И все же они оба квалифицировались впереди меня. Оба.
Что, черт возьми, происходит?
Завтра Приз, и они не смогут пойти и надраться сегодня. Не в ночь перед гонкой.
Харпер не настолько глуп. Или, по крайней мере, я так не думаю. Он может
боготворить Тайлера Хита, но он не совершит ту же ошибку, которая стоила моему
отцу места в команде.
Разве?
Тайлер всегда утверждал, что его уволили несправедливо, потому что боссам
команды не нравились некоторые решения, которые он принимал в личной жизни, но мама рассказала мне, что утром перед гонкой ему пришлось пройти тест на
дыхание, и оказалось, что он превысил допустимый уровень алкоголя. Это был не
первый раз, когда у него были проблемы с алкоголем, и я думаю, что они, наконец, закончились. Он был опасен для себя и для окружающих. И он всегда делал все, что
хотел, не задумываясь о том, кому он причиняет боль и как страдают другие.
Всегда.
Увольнение за пьянство стало для него унижением, за которое он заплатил кучу
денег, и я до сих пор удивляюсь, что эта история так и не просочилась наружу. Он
заставил маму подписать NDA как часть соглашения о разводе. Я уверен, что если
бы мы с сестрой были достаточно взрослыми, он заставил бы нас подписать его
тоже.
К счастью, он не имеет надо мной никакой власти и никогда не будет иметь.

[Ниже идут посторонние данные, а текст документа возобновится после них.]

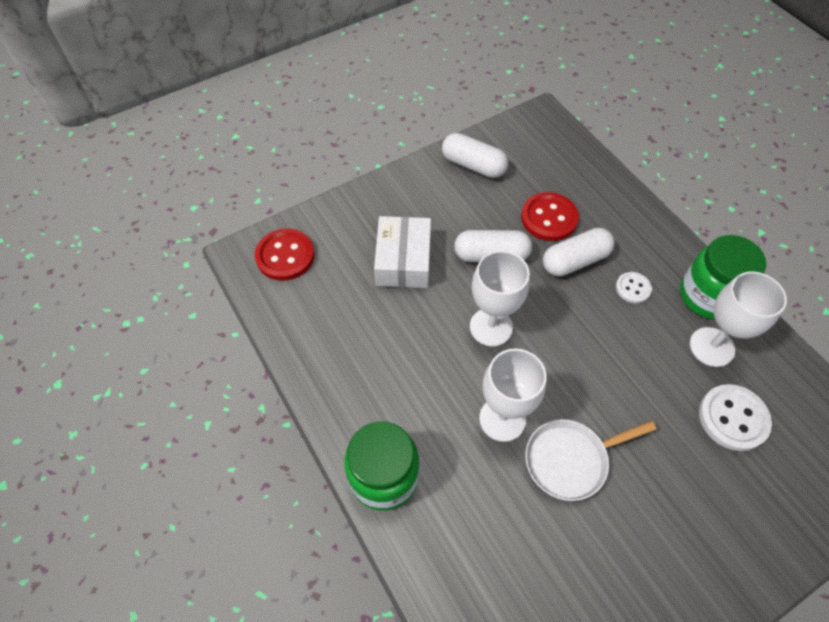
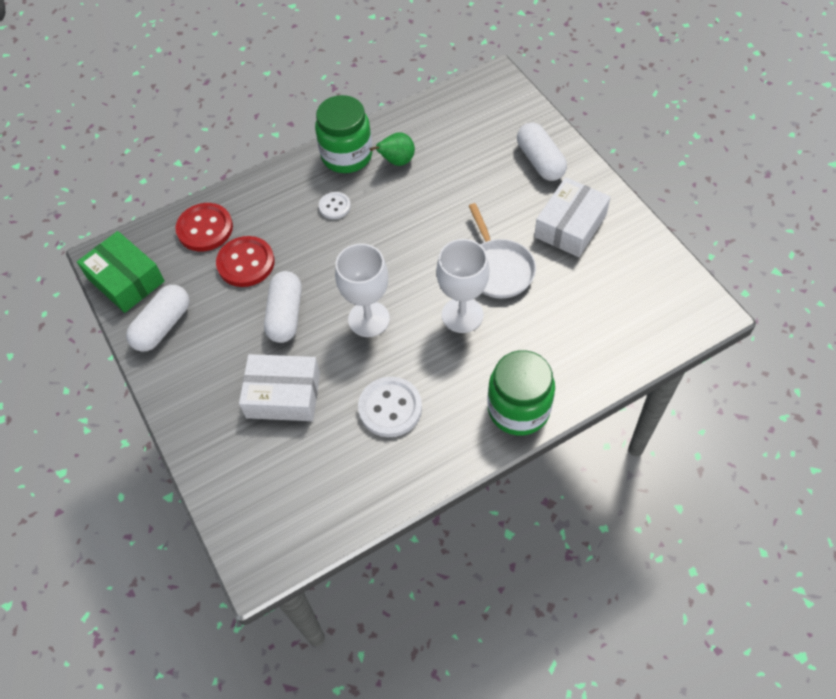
camera: 85 degrees left, 0 degrees up
red button [255,229,315,281] -> red button moved to [175,203,233,251]
white capsule [543,228,615,276] -> white capsule moved to [517,122,567,181]
white goblet [690,272,787,367] -> green pear [370,132,415,166]
white button [699,384,772,451] -> white button moved to [358,377,422,437]
none -> green box [77,231,165,313]
none -> white box [534,177,611,257]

В первые годы своей карьеры я старательно рассказывал о том, как мама учила
меня мечтать о многом и добиваться своего. Я пришел сюда благодаря упорному
труду и самоотверженности. В этом нет ничего генетического. Своим успехом я
обязан маме и Элизе - мой отец не имеет к этому никакого отношения. Постепенно
люди перестали спрашивать.
И вот я здесь, бросаю все и занимаю восьмое место. Восьмой! Это вообще на меня
не похоже, но я просто не могу собраться с мыслями. С тех пор как я узнал, что
Харпер присоединяется к команде, у меня в голове полный бардак.
Я вернулся в отель в тревожном состоянии, принимая душ и отчаянно пытаясь
собраться с мыслями, когда мой телефон зазвонил от Элиз по FaceTime.
Когда я был моложе, это были мои любимые моменты дня. Она звонила мне и
рассказывала о своих курсах медсестер, о том, как она впервые начала встречаться
со своим парнем, теперь уже мужем, и обо всех своих интересных подругах, которые любили устраивать дикие штуки в университете. Теперь, когда звонит
телефон, я боюсь, что она звонит с плохими новостями о маме.
Однако это не мешает мне быстро отвечать. В Великобритании еще не слишком
поздно, и самая большая улыбка расплывается по моему лицу, когда я открываю
видеозвонок и вижу, что большую часть экрана занимает моя племянница.
«Дядя КиКи», - радостно кричит она, хлопая в ладоши, когда мое лицо заполняет ее
экран. «Дядя КиКи, я сегодня рисовала пальчиками». Элиза переключает камеру на
задний план, и передо мной появляется не менее десяти листов бумаги, покрытых
вихрями разноцветных красок. И это все, что нужно, чтобы вернуть мне счастье.
Я выдыхаю и позволяю Кэсси объяснить свои блуждающие мысли о паре картин, прежде чем она полностью отвлекается, рассказывая мне о телепередаче на ночь, которую ей разрешили посмотреть.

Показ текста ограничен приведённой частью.